Crash & Burn (Tessa Leoni, #3)(59)
“I mean with Wyatt. Do you think he’ll hurt us? Do you think he’s a bad man?”
“No.”
“Do you like him?”
“I like the cop stuff,” Sophie said at last.
“I like that he’s honest,” Tessa supplied. “He says what he’s going to do, and he does what he says. A man of his word—that’s how people describe him. You know, he thinks we should get a puppy.”
“I think we should get a puppy!” Sophie sat up straighter.
“It’s a lot of work. Especially for Mrs. Ennis. You and I aren’t even home most of the day.”
“I’ll help. I’ll help first thing in the morning, and I’ll help again at night. The puppy can sleep in my room; then I can help even more.”
“I asked Mrs. Ennis about it,” Tessa said, a dog being a potential source of comfort and security for Sophie. And, say, something that would still be there for Sophie, even if Tessa had to leave for a bit. “She wasn’t dramatically opposed. Maybe it would be a nice first step. We could all pick out a puppy together.”
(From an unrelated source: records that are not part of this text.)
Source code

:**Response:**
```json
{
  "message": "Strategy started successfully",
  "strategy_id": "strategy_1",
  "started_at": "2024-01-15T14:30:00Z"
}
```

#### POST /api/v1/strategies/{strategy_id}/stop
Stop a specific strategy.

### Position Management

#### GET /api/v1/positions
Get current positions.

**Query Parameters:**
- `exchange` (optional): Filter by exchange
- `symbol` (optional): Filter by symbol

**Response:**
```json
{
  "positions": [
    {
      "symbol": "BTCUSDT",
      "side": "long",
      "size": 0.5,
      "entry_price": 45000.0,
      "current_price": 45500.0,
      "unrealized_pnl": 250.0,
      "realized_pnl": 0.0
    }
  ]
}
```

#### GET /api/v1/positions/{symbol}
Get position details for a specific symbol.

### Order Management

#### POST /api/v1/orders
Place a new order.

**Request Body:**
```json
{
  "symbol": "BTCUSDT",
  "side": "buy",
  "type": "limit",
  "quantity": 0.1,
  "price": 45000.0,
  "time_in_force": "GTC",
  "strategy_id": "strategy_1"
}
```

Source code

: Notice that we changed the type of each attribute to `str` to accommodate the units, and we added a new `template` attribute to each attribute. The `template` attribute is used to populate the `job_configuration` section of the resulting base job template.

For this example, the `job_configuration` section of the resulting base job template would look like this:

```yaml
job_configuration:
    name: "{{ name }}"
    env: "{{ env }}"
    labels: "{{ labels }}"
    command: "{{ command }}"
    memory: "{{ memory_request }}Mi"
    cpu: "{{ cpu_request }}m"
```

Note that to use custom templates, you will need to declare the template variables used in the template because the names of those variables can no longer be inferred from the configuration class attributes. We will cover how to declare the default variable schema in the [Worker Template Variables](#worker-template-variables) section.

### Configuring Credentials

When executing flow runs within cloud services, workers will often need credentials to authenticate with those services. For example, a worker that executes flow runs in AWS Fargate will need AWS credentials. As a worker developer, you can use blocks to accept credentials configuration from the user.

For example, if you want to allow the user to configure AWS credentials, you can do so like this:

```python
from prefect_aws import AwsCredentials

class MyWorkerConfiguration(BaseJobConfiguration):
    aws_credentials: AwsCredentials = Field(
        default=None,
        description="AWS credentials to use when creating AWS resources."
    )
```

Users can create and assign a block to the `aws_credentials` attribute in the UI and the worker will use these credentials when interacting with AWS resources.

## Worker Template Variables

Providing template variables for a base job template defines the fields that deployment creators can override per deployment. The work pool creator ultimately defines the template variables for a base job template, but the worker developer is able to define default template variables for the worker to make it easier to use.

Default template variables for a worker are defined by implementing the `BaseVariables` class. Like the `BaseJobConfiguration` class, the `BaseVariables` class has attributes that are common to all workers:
“Including Wyatt?” Faint scowl threatening.
“It was his idea.”
“I guess.”
“Do you plan on hating him forever?” Tessa asked curiously.
“I don’t know. I guess he’s nice enough. And a puppy is good. I’ll have to wait and see.”
“Fair enough.”
Tessa thought that would be it. Sophie would finish her warm milk. They’d both go to bed. But instead, her daughter once more grew serious.
“What are you afraid of, Mommy?”
Tessa had to smile. Other than a recently recovered firearm and a single latent print . . .
Tessa set down her mug. She regarded her daughter as soberly as Sophie regarded her. “There’s an old saying,” she began, “the only thing there is to fear, is fear itself.”
“That’s stupid! There are plenty of things to fear.”
“I know, Sophie. You and I both know. And I guess that’s what scares me. We spend so much time, you and I, preparing for the worst, I worry we’ll miss out on the best. I’ll meet a good guy like Wyatt. You’ll get a perfect puppy. And yet . . . we’ll still be waiting for the next bad thing to happen. That’s not a great way to live, you know. We need to not just see the good, but trust in it a little more. Learn some faith.”
Stop being a lone wolf, she supposed. Talk a little more. Let go of the boundaries. And yet some habits were hard to break.
“That’s why I should get a puppy,” Sophie was saying. “A puppy will definitely help me learn trust.”
“As well as how to scoop poop.”
“Mom!”
Tessa smiled, ruffled her daughter’s hair.
“Thank you for the warm milk, Mom,” Sophie said.
“Thank you for the company.”
* * *
TESSA CLEARED THEIR mugs. She walked Sophie back to her room, tucked her daughter into bed.
Then it was back to her room, where she lay in bed and once more stared at the ceiling.
For all of her wise words to Sophie, the truth was, the next bad thing did loom on the horizon. Three years ago, she’d shot a man. It was not an act she regretted. Though she was sorry the police now had that gun.
And she remained a woman who struggled with trust. Because why not simply tell Wyatt what was going on? Why not show some faith in a man who’d never been anything but honest with her?
Funny, the things that scared a woman like her. Enter a room full of hostile gunmen, check. Talk openly and honestly to the man she loved . . . maybe later.
There was one thing she knew she should do, however, first thing in the morning. She would reach out to Nicole Frank, Wyatt’s DWI suspect, and see how the woman was doing. Because Tessa knew something even if Nicole didn’t remember it.
The past was never completely the past.
It had a way of catching up with you. Especially a past filled with as many sins as Tessa’s.
Or with as many secrets as Nicole Frank’s.
Chapter 22
WYATT ORDERED NICKY to remain in the county’s SUV. Did he have the authority to do that? Nope. Did he have probable cause to arrest her for anything? Not really. Couldn’t nail her for the house fire, as she’d been with him and Kevin the entire time. Even an arrest for Wednesday’s crash was problematic, given her blood alcohol reading didn’t meet the DWI threshold of .08.
Technically speaking, Nicky Frank could walk away from him and Kevin, not to mention the burning embers of her house, and be well within her rights.
Like hell, Wyatt thought, for the third time in as many minutes. She was his only link to something larger, murkier and far more criminal than a lone car accident.
He left Kevin in charge of babysitting, while he went in search of the fire marshal.
“What can you tell me?” Wyatt asked the older man, Jerry Wright, who’d been called out from several towns over. All in all, three separate volunteer fire departments were on the property. It was that kind of blaze, deserving that kind of response.
“Started in the outbuilding,” Wright answered crisply now. They had to stand well back, not just because men were still working hoses, but because the flames were throwing off tremendous heat. “Definitely an accelerant, and lots of it. Metal buildings don’t normally like to burn. But this one. Shi-it.”